Butternut Squash, Spinach, & Pepperoni Lasagna

6 no boil lasagna sheets

1 lb butternut squash cubes

1 tsp minced garlic

1/4 tsp ginger

olive oil

salt & pepper

24-30 pepperoni slices

1/2 bag fresh spinach leaves

1 cup ricotta cheese

2 oz grated Parmigiano Reggiano cheese

Parmesan Cream Sauce

3/4 cup half and half

1/4 cup white wine or water

2 T all purpose flour

2 T unsalted butter

1 oz. Parmigiano Reggiano

Place squash on parchment paper lined baking sheet and sprinkle with minced garlic.  Drizzle with olive oil and season with salt and pepper.  Toss squash cubes to coat and distribute seasonings.  Bake at 400 degrees for 20 minutes.

Lay pepperoni slices on a paper towel lined plate and top with another paper towel.  Microwave on high for 20 seconds to render the fat.

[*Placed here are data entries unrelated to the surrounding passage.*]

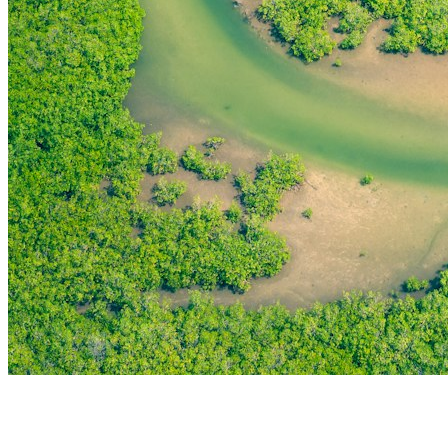
THE FIRST
TECHNOLOGY PARK
IN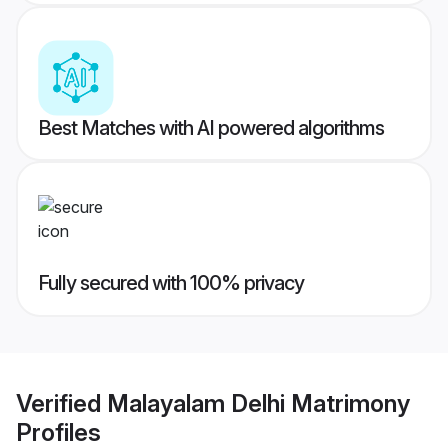
Best Matches with AI powered algorithms
Fully secured with 100% privacy
Verified
Malayalam Delhi Matrimony
Profiles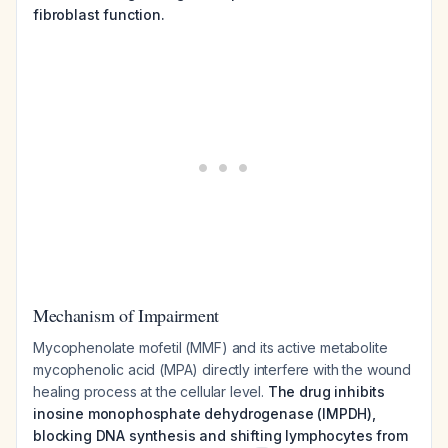
fibroblast function.
Mechanism of Impairment
Mycophenolate mofetil (MMF) and its active metabolite
mycophenolic acid (MPA) directly interfere with the wound
healing process at the cellular level.
The drug inhibits
inosine monophosphate dehydrogenase (IMPDH),
blocking DNA synthesis and shifting lymphocytes from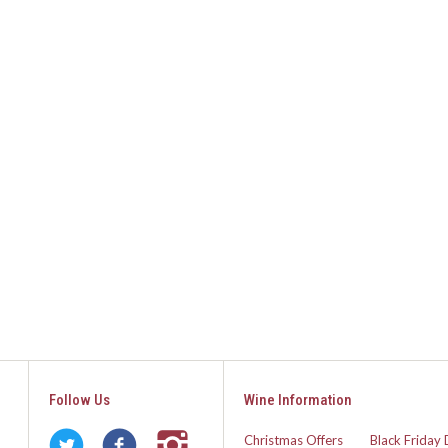
Follow Us
Wine Information
Christmas Offers
Black Friday 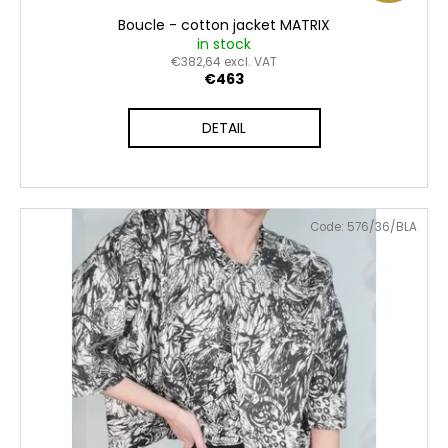
Boucle - cotton jacket MATRIX
in stock
€382,64 excl. VAT
€463
DETAIL
Code:
576/36/BLA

While squash is baking make the Parmesan Cream Sauce by melting butter in small sauce pan over medium heat.  Add flour and stir until incorporated.  Add liquids and stir.  Cook several minutes until thickened about 4-5 minutes.  Add 1 oz. Parmigiano Reggiano and stir into sauce.  Spread about 1/4 sauce into the bottom of small greased baking dish.   Top with 2 lasagna sheets, end to end for a rectangular dish or side by side for a square dish.

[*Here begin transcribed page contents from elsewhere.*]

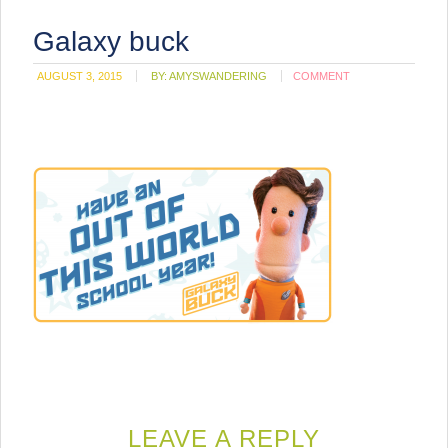
Galaxy buck
AUGUST 3, 2015
BY:
AMYSWANDERING
COMMENT
LEAVE A REPLY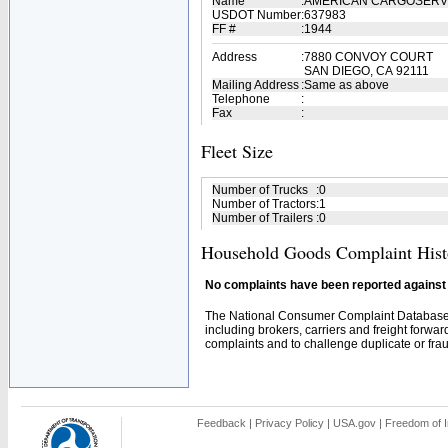
Name
:
AMERICAN CARGOSERVI
USDOT Number
:
637983
FF #
:
1944
Address
:
7880 CONVOY COURT
SAN DIEGO, CA 92111
Mailing Address
:
Same as above
Telephone
:
Fax
:
Fleet Size
Number of Trucks
:
0
Number of Tractors
:
1
Number of Trailers
:
0
Household Goods Complaint Hist
No complaints have been reported against t
The National Consumer Complaint Database 
including brokers, carriers and freight forwar
complaints and to challenge duplicate or fraud
Feedback
|
Privacy Policy
|
USA.gov
|
Freedom of I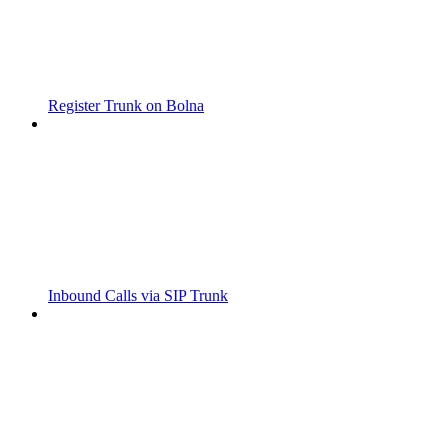
Register Trunk on Bolna
Inbound Calls via SIP Trunk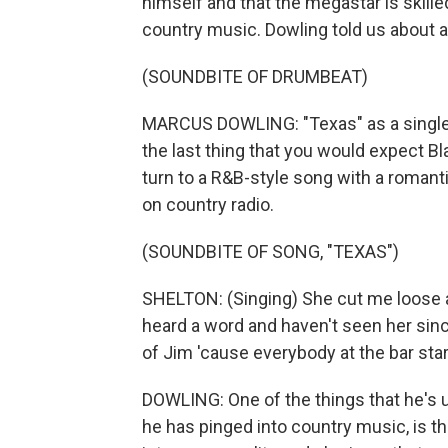
himself and that the megastar is skill
country music. Dowling told us about a
(SOUNDBITE OF DRUMBEAT)
MARCUS DOWLING: "Texas" as a single i
the last thing that you would expect Bla
turn to a R&B-style song with a romantic
on country radio.
(SOUNDBITE OF SONG, "TEXAS")
SHELTON: (Singing) She cut me loose 
heard a word and haven't seen her sin
of Jim 'cause everybody at the bar star
DOWLING: One of the things that he's u
he has pinged into country music, is tha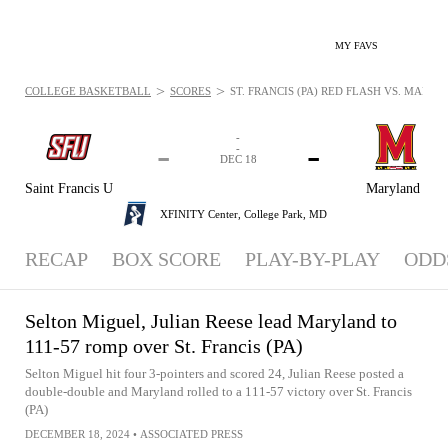
MY FAVS
>
>
COLLEGE BASKETBALL
SCORES
ST. FRANCIS (PA) RED FLASH VS. MARYL
-
-
-
-
DEC 18
Saint Francis U
Maryland
XFINITY Center,
College Park, MD
RECAP
BOX SCORE
PLAY-BY-PLAY
ODD
Selton Miguel, Julian Reese lead Maryland to
111-57 romp over St. Francis (PA)
Selton Miguel hit four 3-pointers and scored 24, Julian Reese posted a
double-double and Maryland rolled to a 111-57 victory over St. Francis
(PA)
DECEMBER 18, 2024
•
ASSOCIATED PRESS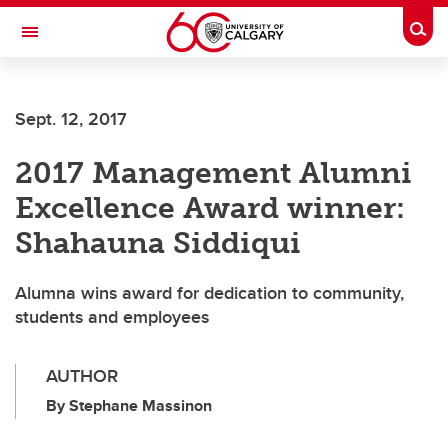
Skip to main content
Togg
Toggle Navigation
Future Students
Sept. 12, 2017
Current Students
2017 Management Alumni
Alumni & Donors
Excellence Award winner:
Research
Shahauna Siddiqui
Faculty & Staff
Alumna wins award for dedication to community,
About UCalgary
students and employees
AUTHOR
By Stephane Massinon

When squash is done place 1/2 on top of lasagna sheets in dish.  Next layer on 1/2 the spinach leaves.  Top with 1/2 ricotta, in small dollops.  Season ricotta with a little salt and pepper.  Top with 1/3 of pepperoni slices and drizzle with a little Parmesan Cream Sauce.  Repeat layers.  Top with remaining 2 sheets of lasagna and spread with remaining sauce, sprinkle with Parmigiano Reggiano and top with remaining 1/3 of pepperoni.  Cover and refrigerate up to 24 hours if desired.

Bake uncovered 30-60 minutes, or until hot and bubbly.  Baking time will be longer for refrigerated lasagna than lasagna baked right after assembly.  Let sit for 10 minutes to set.